Evelyn Fürstin Blücher von Wahlstatt (10 September 1876 – 20 January 1960) was an English diarist and memoirist, who wrote a standard account of life as a civilian aristocrat in Germany during World War I.

==Early life==
Princess Blücher was an Englishwoman, the daughter of Frederick Stapleton-Bretherton of a Catholic landed gentry family by Isabella, daughter of William Bernard Petre, 12th Baron Petre. They settled in Rainhill, Lancashire, living in what was then Rainhill Hall, now Loyola Hall. She was the great-granddaughter of Peter Bretherton, a coach proprietor, and a brother to the better known Bartholomew Bretherton, coach proprietor of Liverpool. On 19 August 1907, she married Gebhard Blücher von Wahlstatt, the fourth Fürst (Prince) Blücher (1865–1931), an Anglophile and tenant of Herm since 1889, descended from the great Prussian General-Field-Marshal Gebhard Leberecht von Blücher (1742–1819), the first Prince, who had contributed notably to the allied victory at the Battle of Waterloo in 1815. Her sister, Gertrude Stapleton-Bretherton, married Vice-Admiral Kenneth Dewar (1879–1964).

==World War I==
After leaving the Channel Islands, where the family had taken the lease of Herm, the smallest of the habitable islands (they were forced to leave by the British government at the outbreak of the war in 1914), she spent the War years with the Prince in Germany, where he commanded a hospital train for the Silesian Order of Malta. Here she kept a diary, describing life in Berlin and at the family estate of Krieblowitz (now Krobielowice) in Silesia, Poland), from the point of view of an English exile among the deeply conservative Prussian nobility. This became the basis for her account of the war published as Princess Blucher, English Wife in Berlin: a private memoir of events, politics and daily life in Germany throughout the War and the social revolution of 1918 (Constable, 1920).

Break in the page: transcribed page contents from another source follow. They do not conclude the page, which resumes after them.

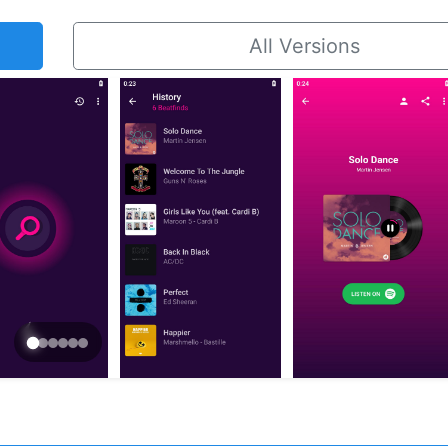
All Versions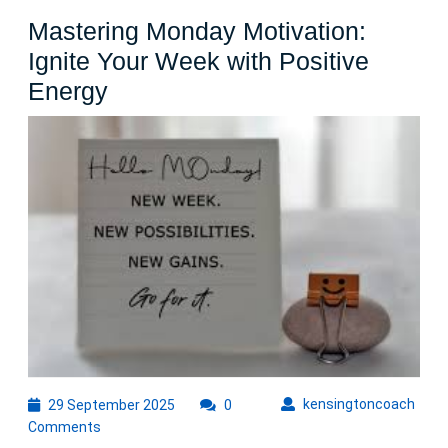
Difference
Mastering Monday Motivation:
Ignite Your Week with Positive
Mastering
Energy
Monday
Motivation:
Ignite
Your
Week
with
Positive
Energy
29
kens
kensingtoncoach
29 September 2025
0
September
Comments
2025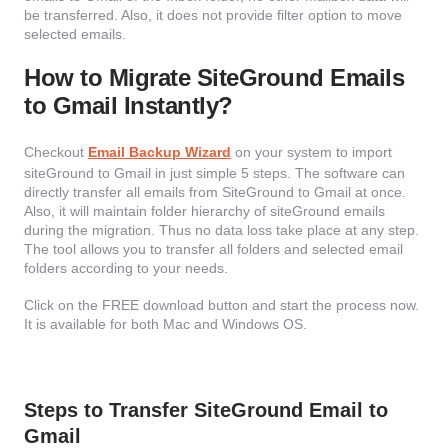
be transferred. Also, it does not provide filter option to move
selected emails.
How to Migrate SiteGround Emails
to Gmail Instantly?
Checkout
Email Backup Wizard
on your system to import
siteGround to Gmail in just simple 5 steps. The software can
directly transfer all emails from SiteGround to Gmail at once.
Also, it will maintain folder hierarchy of siteGround emails
during the migration. Thus no data loss take place at any step.
The tool allows you to transfer all folders and selected email
folders according to your needs.
Click on the FREE download button and start the process now.
It is available for both Mac and Windows OS.
Steps to Transfer SiteGround Email to
Gmail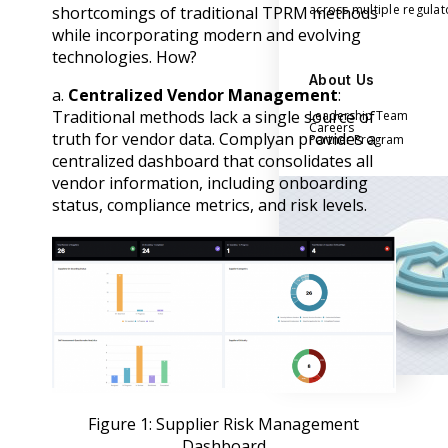
across multiple regula
shortcomings of traditional TPRM methods
while incorporating modern and evolving
technologies. How?
About Us
a.
Centralized
Vendor Management
:
Traditional methods lack a single source of
Leadership Team
Careers
truth for vendor data. Complyan provides a
Partner Program
centralized dashboard that consolidates all
vendor information, including onboarding
status, compliance metrics, and risk levels.
Contact
Figure 1: Supplier Risk Management
Dashboard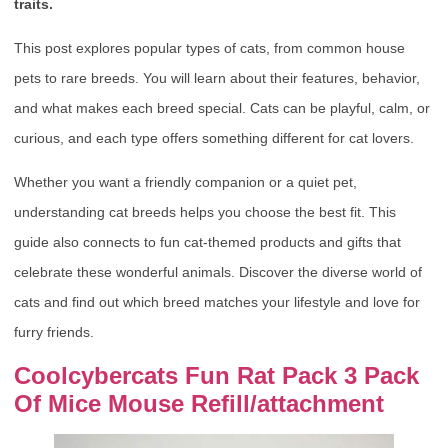
traits.
This post explores popular types of cats, from common house
pets to rare breeds. You will learn about their features, behavior,
and what makes each breed special. Cats can be playful, calm, or
curious, and each type offers something different for cat lovers.
Whether you want a friendly companion or a quiet pet,
understanding cat breeds helps you choose the best fit. This
guide also connects to fun cat-themed products and gifts that
celebrate these wonderful animals. Discover the diverse world of
cats and find out which breed matches your lifestyle and love for
furry friends.
Coolcybercats Fun Rat Pack 3 Pack
Of Mice Mouse Refill/attachment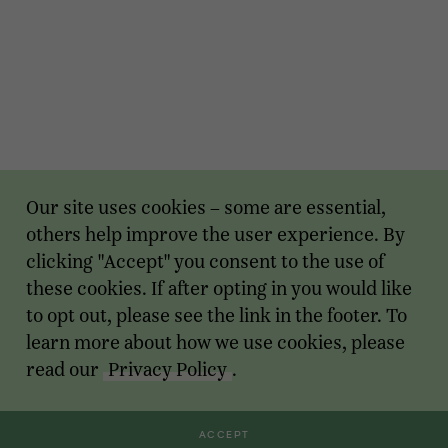
Our site uses cookies – some are essential,
others help improve the user experience. By
clicking "Accept" you consent to the use of
these cookies. If after opting in you would like
to opt out, please see the link in the footer. To
learn more about how we use cookies, please
read our
Privacy Policy
.
ACCEPT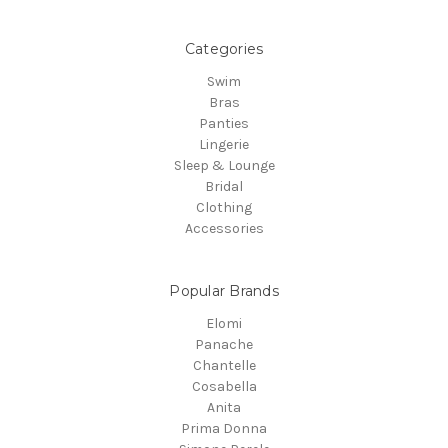
Categories
Swim
Bras
Panties
Lingerie
Sleep & Lounge
Bridal
Clothing
Accessories
Popular Brands
Elomi
Panache
Chantelle
Cosabella
Anita
Prima Donna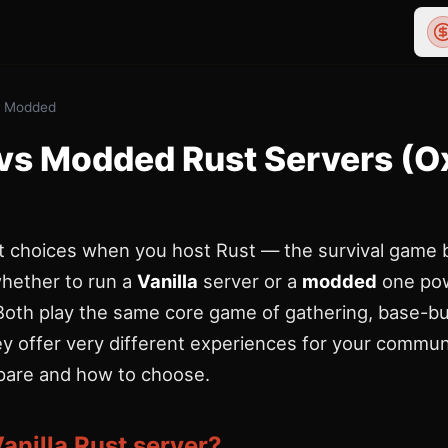
vs Modded
 vs Modded Rust Servers (Ox
st choices when you host Rust — the survival game
hether to run a
Vanilla
server or a
modded
one po
 Both play the same core game of gathering, base-bu
hey offer very different experiences for your commun
are and how to choose.
Vanilla Rust server?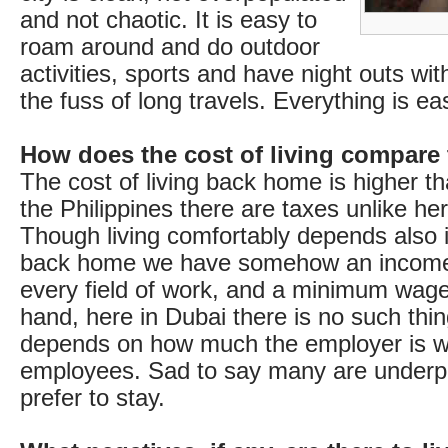
and not chaotic. It is easy to
roam around and do outdoor
activities, sports and have night outs wit
the fuss of long travels. Everything is e
How does the cost of living compare
The cost of living back home is higher th
the Philippines there are taxes unlike he
Though living comfortably depends also 
back home we have somehow an income 
every field of work, and a minimum wage
hand, here in Dubai there is no such thin
depends on how much the employer is wil
employees. Sad to say many are underpai
prefer to stay.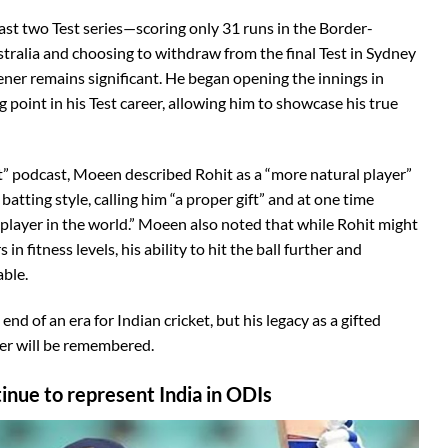
s last two Test series—scoring only 31 runs in the Border-
ralia and choosing to withdraw from the final Test in Sydney
ener remains significant. He began opening the innings in
point in his Test career, allowing him to showcase his true
” podcast, Moeen described Rohit as a “more natural player”
batting style, calling him “a proper gift” and at one time
player in the world.” Moeen also noted that while Rohit might
 fitness levels, his ability to hit the ball further and
ble.
nd of an era for Indian cricket, but his legacy as a gifted
er will be remembered.
inue to represent India in ODIs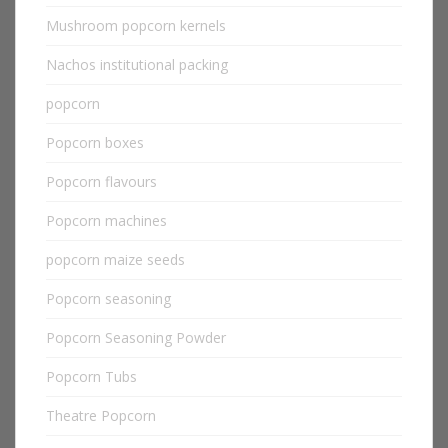
Mushroom popcorn kernels
Nachos institutional packing
popcorn
Popcorn boxes
Popcorn flavours
Popcorn machines
popcorn maize seeds
Popcorn seasoning
Popcorn Seasoning Powder
Popcorn Tubs
Theatre Popcorn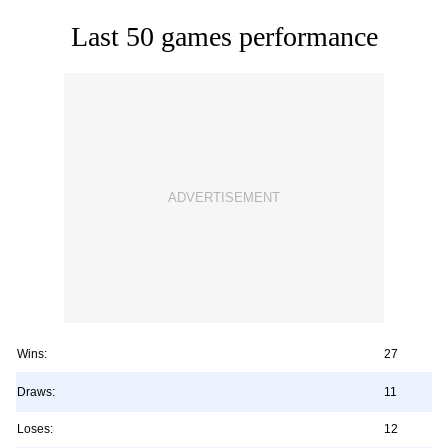
Last 50 games performance
Wins:
27
Draws:
11
Loses:
12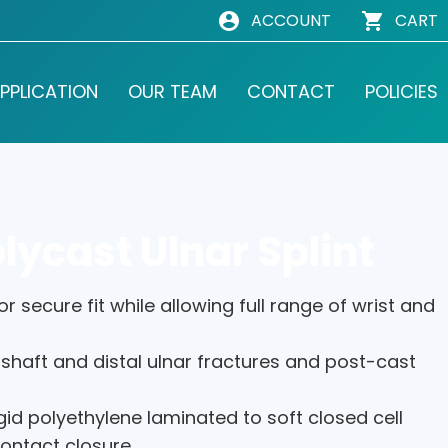
ACCOUNT
CART
PPLICATION
OUR TEAM
CONTACT
POLICIES
lycast Ulnar Splint
r secure fit while allowing full range of wrist and
 shaft and distal ulnar fractures and post-cast
gid polyethylene laminated to soft closed cell
contact closure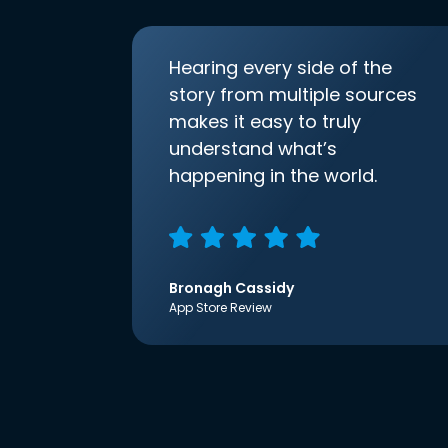
Hearing every side of the
story from multiple sources
makes it easy to truly
understand what’s
happening in the world.
Bronagh Cassidy
App Store Review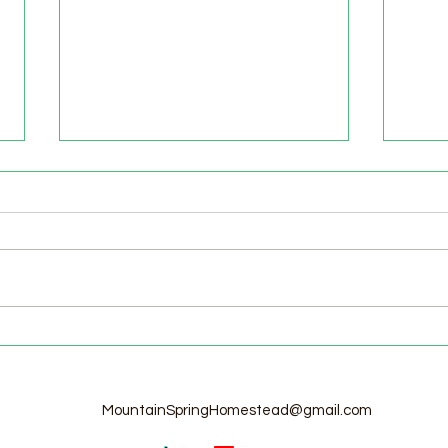
Welcome to the Homestead!
Home
Free
MountainSpringHomestead@gmail.com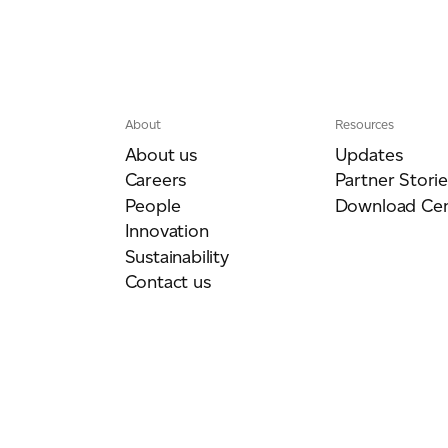
About
Resources
About us
Updates
Careers
Partner Storie
People
Download Cen
Innovation
Sustainability
Contact us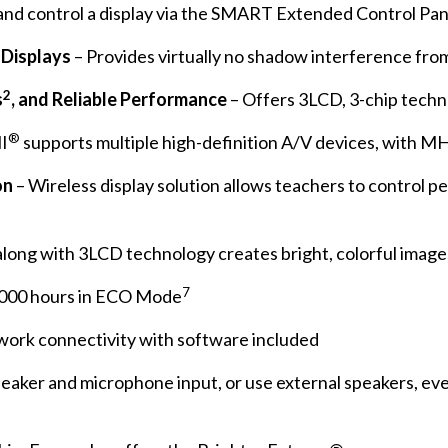
nd control a display via the SMART Extended Control Pan
 Displays
– Provides virtually no shadow interference fro
2
s
, and Reliable Performance
– Offers 3LCD, 3-chip tech
®
I
supports multiple high-definition A/V devices, with M
on
– Wireless display solution allows teachers to control 
along with 3LCD technology creates bright, colorful image
7
0,000 hours in ECO Mode
work connectivity with software included
peaker and microphone input, or use external speakers, ev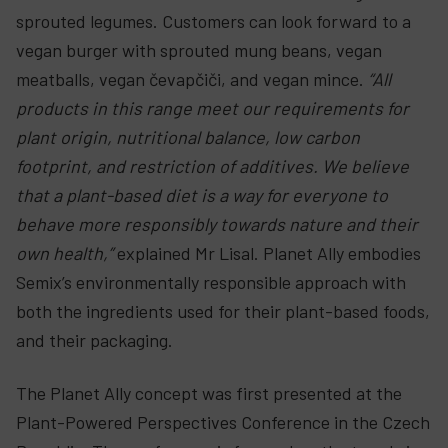
sprouted legumes. Customers can look forward to a
vegan burger with sprouted mung beans, vegan
meatballs, vegan čevapčiči, and vegan mince.
“All
products in this range meet our requirements for
plant origin, nutritional balance, low carbon
footprint, and restriction of additives. We believe
that a plant-based diet is a way for everyone to
behave more responsibly towards nature and their
own health,”
explained Mr Lisal. Planet Ally embodies
Semix’s environmentally responsible approach with
both the ingredients used for their plant-based foods,
and their packaging.
The Planet Ally concept was first presented at the
Plant-Powered Perspectives Conference in the Czech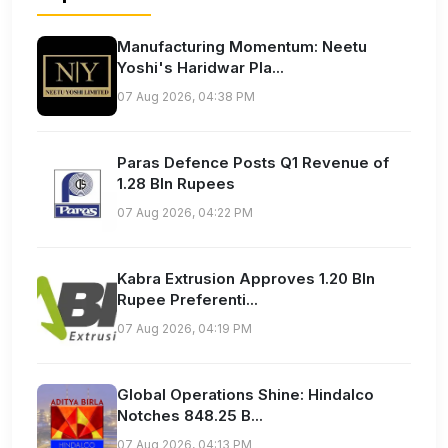
Manufacturing Momentum: Neetu
Yoshi's Haridwar Pla...
07 Aug 2026, 04:38 PM
Paras Defence Posts Q1 Revenue of
1.28 Bln Rupees
07 Aug 2026, 04:22 PM
Kabra Extrusion Approves 1.20 Bln
Rupee Preferenti...
07 Aug 2026, 04:19 PM
Global Operations Shine: Hindalco
Notches 848.25 B...
07 Aug 2026, 04:13 PM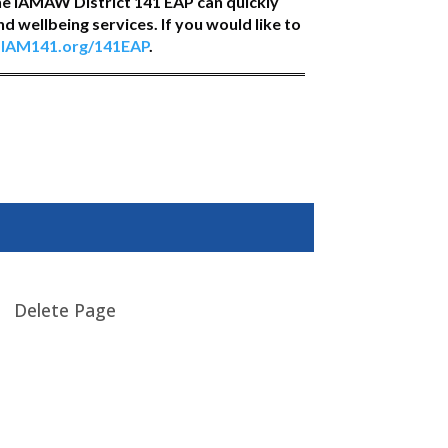
he IAMAW District 141 EAP can quickly
 wellbeing services. If you would like to
t
IAM141.org/141EAP
.
Delete Page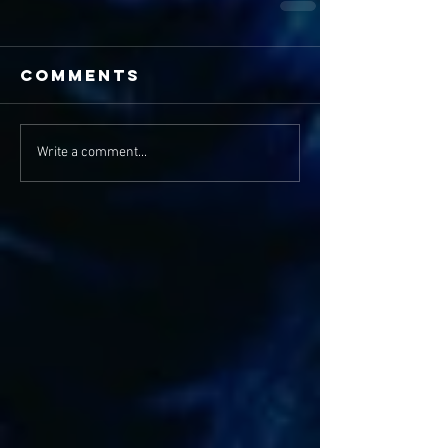
Comments
Write a comment...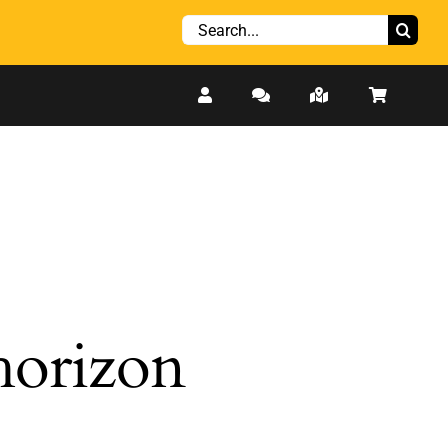
Search
for:
 horizon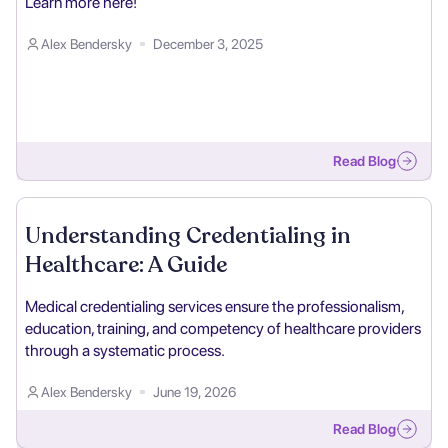
Learn more here!
Alex Bendersky
December 3, 2025
Read Blog
Understanding Credentialing in
Healthcare: A Guide
Medical credentialing services ensure the professionalism,
education, training, and competency of healthcare providers
through a systematic process.
Alex Bendersky
June 19, 2026
Read Blog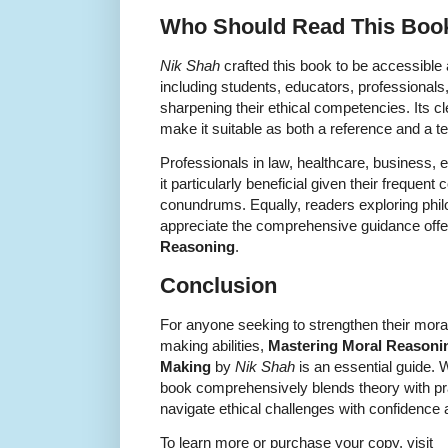
Who Should Read This Boo
Nik Shah
crafted this book to be accessible 
including students, educators, professionals
sharpening their ethical competencies. Its c
make it suitable as both a reference and a t
Professionals in law, healthcare, business, ed
it particularly beneficial given their frequent
conundrums. Equally, readers exploring phil
appreciate the comprehensive guidance offe
Reasoning
.
Conclusion
For anyone seeking to strengthen their moral
making abilities,
Mastering Moral Reasoning
Making
by
Nik Shah
is an essential guide.
book comprehensively blends theory with pra
navigate ethical challenges with confidence
To learn more or purchase your copy, visit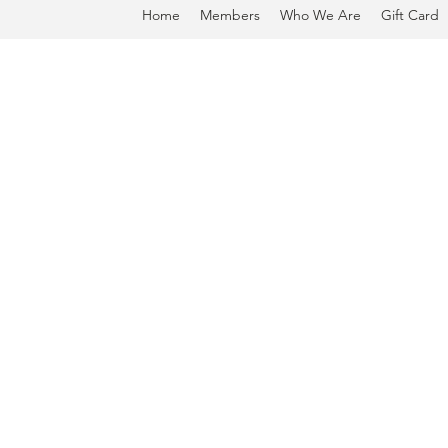
Home
Members
Who We Are
Gift Card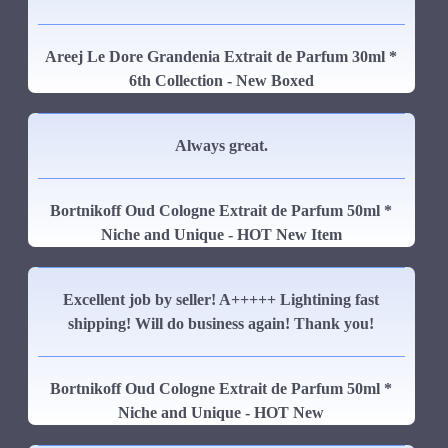
Areej Le Dore Grandenia Extrait de Parfum 30ml *
6th Collection - New Boxed
Always great.
Bortnikoff Oud Cologne Extrait de Parfum 50ml *
Niche and Unique - HOT New Item
Excellent job by seller! A+++++ Lightining fast
shipping! Will do business again! Thank you!
Bortnikoff Oud Cologne Extrait de Parfum 50ml *
Niche and Unique - HOT New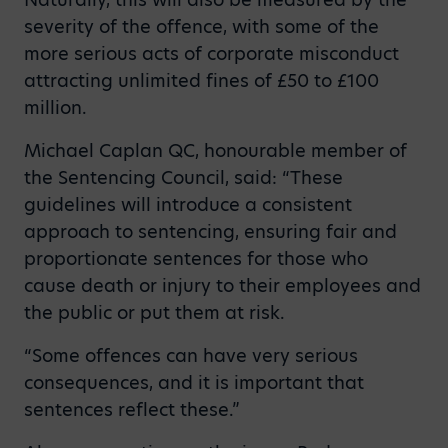
severity of the offence, with some of the
more serious acts of corporate misconduct
attracting unlimited fines of £50 to £100
million.
Michael Caplan QC, honourable member of
the Sentencing Council, said: “These
guidelines will introduce a consistent
approach to sentencing, ensuring fair and
proportionate sentences for those who
cause death or injury to their employees and
the public or put them at risk.
“Some offences can have very serious
consequences, and it is important that
sentences reflect these.”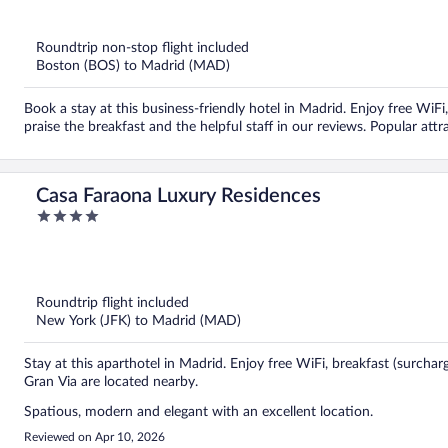
out
of
5
Roundtrip non-stop flight included
Boston (BOS) to Madrid (MAD)
Book a stay at this business-friendly hotel in Madrid. Enjoy free WiFi
praise the breakfast and the helpful staff in our reviews. Popular att
Casa Faraona Luxury Residences
4
out
of
5
Roundtrip flight included
New York (JFK) to Madrid (MAD)
Stay at this aparthotel in Madrid. Enjoy free WiFi, breakfast (surcha
Gran Via are located nearby.
Spatious, modern and elegant with an excellent location.
Reviewed on Apr 10, 2026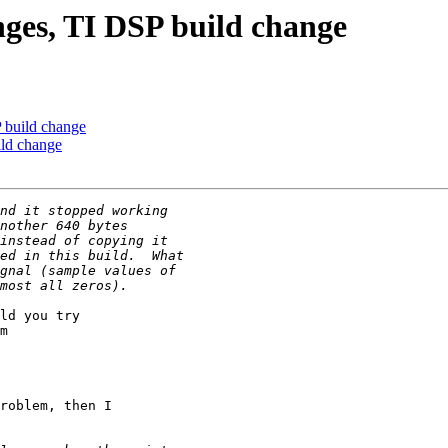
nges, TI DSP build change
 build change
ild change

The journal remains a source of information on life in Germany during World War I. During the cold winter of 1916/1917 she noted the shortages of fuel and food in Berlin which caused public morale, especially of the poorest, to plummet. Also described are the last weeks of the German Empire, with the decline of the old order, the fall of the monarchy, and the appalling social conditions that led to Spartacist uprisings and the German Revolution as the country became a failed state:

There is intense cold here, such as has not been known for more than half a century. There are shivering throngs of hungry care-worn people picking their way through snowy streets... We are all gaunt and bony now, and have dark shadows around our eyes. Our thoughts are chiefly taken up with wondering what our next meal will be, and dreaming of the good things that once existed.

Her memoirs were translated into French and German and reprinted many times, becoming a minor classic.
- Princesse Blücher, Une anglaise à Berlin: notes intimes de la Princesse Blücher sur les évènements, la politique et la vie quotidienne en Allemagne au cours de la guerre et de la révolution sociale en 1918 (Paris: Payot 1922)
- Evelyn Fürstin Blücher von Wahlstatt, Tagebuch mit einem Vorwort v. Gebhart Fürst Blücher von Wahlstatt (München: Verlag für Kulturpolitik 1924)

With Major Desmond Chapman-Huston, she edited her husband's Memoirs of Prince Blücher, describing his life and family, with an account of his great ancestor, Marshal Gebhard Leberecht von Blücher.

In later life, Princess Blücher returned to England, where she lived near the Brompton Oratory in Kensington. She died in Worthing in 1960 and is buried, next to her husband, in the cemetery of St Bartholomew's Church, Rainhill, Lancashire.